[Document extract — start]

The federal government had intended to address these issues by juicing the housing supply, but the number of new home starts actually fell in 2022, dashing those hopes.
Meanwhile, Trudeau’s government has remained committed to boosting demand for housing by increasing its immigration target to 505,000 new permanent residents in 2023. This, despite stories from Canada’s large urban centres of recent immigrants and refugees crowding into homeless shelters or living on the streets due to a lack of affordable and accessible housing options.
When asked to square the circle of massively increased immigration in the midst of a national housing shortage, Immigration Minister Marc Miller replied that newcomers were necessary to build much-needed new homes for Canadians. The callous instrumentality of that statement aside, the minister did not provide any insight on where newcomers are supposed to live in the meantime as all these new houses and apartment buildings are being built.
This is all taking its toll on the Liberals’ popularity, with Trudeau potentially heading for an electoral faceplant of historic proportions if he is still the Liberal leader.
A poll conducted about a week ago found that Pierre Poilievre’s Conservatives enjoyed the support of 41 per cent of Canadians. Trudeau, in contrast, had dropped to 28 per cent. Poilievre has opened up a 13-point lead over the Liberals. And Conservative support is growing outside its regional strongholds, with the party showing sustained growth — mostly at the expense of the Liberals — in both Ontario and Atlantic Canada.
Unless those numbers shift, Poilievre stands a chance at winning a Conservative majority government, the first since Stephen Harper’s big win in the 2011 election. Meanwhile, columns are popping up in Canadian newspapers wondering if Trudeau should step down as Liberal leader before a potentially crushing election defeat.
At this point, the best the Liberals can hope for is that economic conditions will shift in the months ahead as the next election approaches.
In theory, Trudeau’s minority government could fall at any moment. For that to happen, Jagmeet Singh and the NDP would have to pull their support. The NDP is hovering in the high teens in public support, roughly what it won in the last election.

[Document extract — finish]
[Records — start]

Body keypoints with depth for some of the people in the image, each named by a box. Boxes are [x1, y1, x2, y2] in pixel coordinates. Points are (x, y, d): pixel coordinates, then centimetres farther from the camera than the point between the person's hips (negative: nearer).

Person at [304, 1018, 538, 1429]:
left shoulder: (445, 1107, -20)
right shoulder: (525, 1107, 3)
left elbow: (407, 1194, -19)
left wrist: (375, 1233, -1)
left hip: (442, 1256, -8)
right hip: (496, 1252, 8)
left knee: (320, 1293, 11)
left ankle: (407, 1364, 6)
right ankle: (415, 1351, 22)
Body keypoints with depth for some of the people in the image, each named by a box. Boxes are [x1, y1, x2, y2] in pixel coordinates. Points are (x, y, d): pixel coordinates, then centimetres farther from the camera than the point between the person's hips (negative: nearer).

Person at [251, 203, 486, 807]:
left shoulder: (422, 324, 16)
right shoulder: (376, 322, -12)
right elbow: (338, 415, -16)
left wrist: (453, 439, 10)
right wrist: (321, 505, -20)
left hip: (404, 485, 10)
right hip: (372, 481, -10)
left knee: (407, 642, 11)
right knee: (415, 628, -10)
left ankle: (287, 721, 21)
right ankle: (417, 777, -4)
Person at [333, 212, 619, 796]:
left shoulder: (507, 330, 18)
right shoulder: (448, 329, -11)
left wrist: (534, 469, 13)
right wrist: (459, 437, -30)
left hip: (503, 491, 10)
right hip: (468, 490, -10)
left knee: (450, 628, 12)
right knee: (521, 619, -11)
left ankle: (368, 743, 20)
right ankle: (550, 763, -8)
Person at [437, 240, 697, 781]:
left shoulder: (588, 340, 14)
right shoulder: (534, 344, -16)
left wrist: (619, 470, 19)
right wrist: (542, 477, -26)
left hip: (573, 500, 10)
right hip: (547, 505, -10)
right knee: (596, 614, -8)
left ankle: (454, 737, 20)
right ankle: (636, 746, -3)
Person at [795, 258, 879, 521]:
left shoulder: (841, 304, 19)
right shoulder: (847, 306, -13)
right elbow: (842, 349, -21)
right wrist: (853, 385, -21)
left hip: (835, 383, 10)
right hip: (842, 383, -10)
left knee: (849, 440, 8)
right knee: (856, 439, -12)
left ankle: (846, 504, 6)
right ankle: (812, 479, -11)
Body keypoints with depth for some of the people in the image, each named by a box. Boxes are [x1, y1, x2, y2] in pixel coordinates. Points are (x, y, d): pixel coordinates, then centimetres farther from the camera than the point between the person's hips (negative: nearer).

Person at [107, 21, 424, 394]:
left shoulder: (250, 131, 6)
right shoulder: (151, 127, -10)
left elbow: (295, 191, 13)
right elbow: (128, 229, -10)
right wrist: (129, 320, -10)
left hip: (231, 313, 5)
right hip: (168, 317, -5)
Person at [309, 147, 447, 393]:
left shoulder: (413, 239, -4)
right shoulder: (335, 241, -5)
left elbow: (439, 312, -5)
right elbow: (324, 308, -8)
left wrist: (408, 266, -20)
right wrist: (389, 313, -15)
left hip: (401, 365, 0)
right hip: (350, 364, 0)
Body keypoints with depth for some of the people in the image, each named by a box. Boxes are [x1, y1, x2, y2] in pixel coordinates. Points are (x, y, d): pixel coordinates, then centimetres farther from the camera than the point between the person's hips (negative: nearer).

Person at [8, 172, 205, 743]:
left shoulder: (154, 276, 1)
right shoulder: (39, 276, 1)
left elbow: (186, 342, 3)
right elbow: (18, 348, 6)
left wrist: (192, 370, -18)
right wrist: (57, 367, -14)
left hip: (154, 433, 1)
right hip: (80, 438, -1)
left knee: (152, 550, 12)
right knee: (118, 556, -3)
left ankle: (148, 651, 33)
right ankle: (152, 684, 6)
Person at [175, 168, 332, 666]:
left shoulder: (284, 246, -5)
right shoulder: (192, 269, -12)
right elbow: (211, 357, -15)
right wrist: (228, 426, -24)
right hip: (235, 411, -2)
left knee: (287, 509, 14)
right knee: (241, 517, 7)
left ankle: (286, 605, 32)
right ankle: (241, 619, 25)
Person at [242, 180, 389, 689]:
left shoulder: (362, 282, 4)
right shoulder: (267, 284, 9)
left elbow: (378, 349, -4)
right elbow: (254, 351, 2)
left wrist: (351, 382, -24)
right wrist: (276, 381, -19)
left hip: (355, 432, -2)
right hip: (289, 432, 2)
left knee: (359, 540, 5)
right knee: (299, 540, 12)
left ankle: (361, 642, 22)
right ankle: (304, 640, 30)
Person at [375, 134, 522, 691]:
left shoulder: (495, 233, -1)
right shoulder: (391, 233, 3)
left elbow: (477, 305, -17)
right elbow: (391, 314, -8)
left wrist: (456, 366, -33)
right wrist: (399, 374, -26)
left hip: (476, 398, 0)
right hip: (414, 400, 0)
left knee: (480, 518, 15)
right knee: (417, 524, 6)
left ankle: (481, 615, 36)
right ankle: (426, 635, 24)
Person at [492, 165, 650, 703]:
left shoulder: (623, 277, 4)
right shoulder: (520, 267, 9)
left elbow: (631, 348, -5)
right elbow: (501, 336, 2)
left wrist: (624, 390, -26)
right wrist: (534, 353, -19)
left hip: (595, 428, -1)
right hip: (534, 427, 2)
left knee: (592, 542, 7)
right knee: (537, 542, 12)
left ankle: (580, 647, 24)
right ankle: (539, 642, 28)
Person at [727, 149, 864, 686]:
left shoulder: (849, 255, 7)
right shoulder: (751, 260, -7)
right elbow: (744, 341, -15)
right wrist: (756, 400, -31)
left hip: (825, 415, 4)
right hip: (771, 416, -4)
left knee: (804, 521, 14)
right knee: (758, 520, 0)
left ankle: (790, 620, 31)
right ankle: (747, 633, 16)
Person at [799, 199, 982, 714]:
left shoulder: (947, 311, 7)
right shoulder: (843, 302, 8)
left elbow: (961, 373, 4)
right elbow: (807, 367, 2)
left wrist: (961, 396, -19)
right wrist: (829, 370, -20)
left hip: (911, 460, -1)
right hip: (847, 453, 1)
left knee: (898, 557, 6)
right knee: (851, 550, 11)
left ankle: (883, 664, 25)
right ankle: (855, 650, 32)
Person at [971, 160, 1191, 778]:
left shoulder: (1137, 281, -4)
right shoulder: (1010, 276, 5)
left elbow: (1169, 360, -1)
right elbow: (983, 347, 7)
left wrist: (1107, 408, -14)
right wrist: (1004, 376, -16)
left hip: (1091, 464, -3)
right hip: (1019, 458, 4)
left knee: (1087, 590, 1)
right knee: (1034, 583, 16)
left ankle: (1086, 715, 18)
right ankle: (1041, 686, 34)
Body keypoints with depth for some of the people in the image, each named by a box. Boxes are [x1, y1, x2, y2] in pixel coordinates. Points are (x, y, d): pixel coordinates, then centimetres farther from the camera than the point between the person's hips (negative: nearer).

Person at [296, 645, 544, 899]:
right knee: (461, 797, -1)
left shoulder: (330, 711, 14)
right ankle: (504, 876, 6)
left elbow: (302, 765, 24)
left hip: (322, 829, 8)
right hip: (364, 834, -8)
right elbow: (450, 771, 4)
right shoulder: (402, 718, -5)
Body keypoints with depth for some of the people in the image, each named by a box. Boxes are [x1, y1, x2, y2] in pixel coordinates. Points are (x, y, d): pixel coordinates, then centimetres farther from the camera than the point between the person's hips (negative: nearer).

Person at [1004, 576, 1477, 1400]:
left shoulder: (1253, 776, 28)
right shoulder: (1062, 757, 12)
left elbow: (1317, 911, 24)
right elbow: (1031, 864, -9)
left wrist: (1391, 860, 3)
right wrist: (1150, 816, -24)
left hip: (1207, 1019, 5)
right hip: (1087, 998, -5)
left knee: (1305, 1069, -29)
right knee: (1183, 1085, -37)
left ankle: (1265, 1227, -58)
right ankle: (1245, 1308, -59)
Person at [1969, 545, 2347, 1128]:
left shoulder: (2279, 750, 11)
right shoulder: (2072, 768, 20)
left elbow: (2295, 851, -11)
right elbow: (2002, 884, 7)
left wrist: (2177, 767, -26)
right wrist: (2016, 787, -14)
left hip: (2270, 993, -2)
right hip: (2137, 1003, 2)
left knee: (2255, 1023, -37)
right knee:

[Records — finish]

__Check your understanding__
(A) In the piece on Trudeau's government, what reason does Immigration Minister Marc Miller give for increasing immigration during a national housing shortage?
(B) Resume the piece on Trudeau's government, picking up after its last sentence about the NDP's public support.

__Per-task outputs__
(A) Miller said newcomers were necessary to build much-needed new homes for Canadians.

(B)
Singh, it seems to me, is unlikely to trigger an election when the fortunes of his own party are unlikely to change. Further, he would most likely prefer a weak Liberal minority that is dependent on the NDP for survival to a Poilievre government.
Still, if the Liberals keep stepping on rakes, then Singh might be tempted to daringly pull his support and challenge Trudeau on his own centre-left turf. The 2011 election, in which the NDP won more seats than the Liberals, must be at the top of NDPers’ minds as Trudeau’s fortunes continue to sink.
And the government seems intent on stepping on rake after rake after rake. The most recent is a series of investigations of the government’s judicial appointments, with accumulating evidence that Liberal partisanship is playing an increasingly growing role in the appointment of judges.
The first study, conducted by the National Post and the Investigative Journalism Foundation, found that, of 1,308 judicial and tribunal appointments made by the federal government since 2016, a stunning 76.3 per cent of those who donated to political parties had chipped in a contribution to the Liberal Party of Canada. In contrast, just 22.9 per cent had donated to the Conservatives.
More recently, we learned that at least six superior court justices may have paid to meet with either Trudeau or deputy prime minister Chrystia Freeland at Liberal Party fundraisers shortly before being appointed to the bench.
Partisanship among judges is a complex issue and no one thinks that people with party sympathies should be barred from the bench. But evidence is accumulating that the Liberals, after years of accusing the previous Conservative government of stacking courts with Conservative sympathizers, have supercharged the process with their own appointees.
The broader point is that these stories and others like them will keep the Liberals on their current downward trajectory.
Royce Koop is a professor of political studies at the University of Manitoba and academic director of the Centre for Social Science Research and Policy.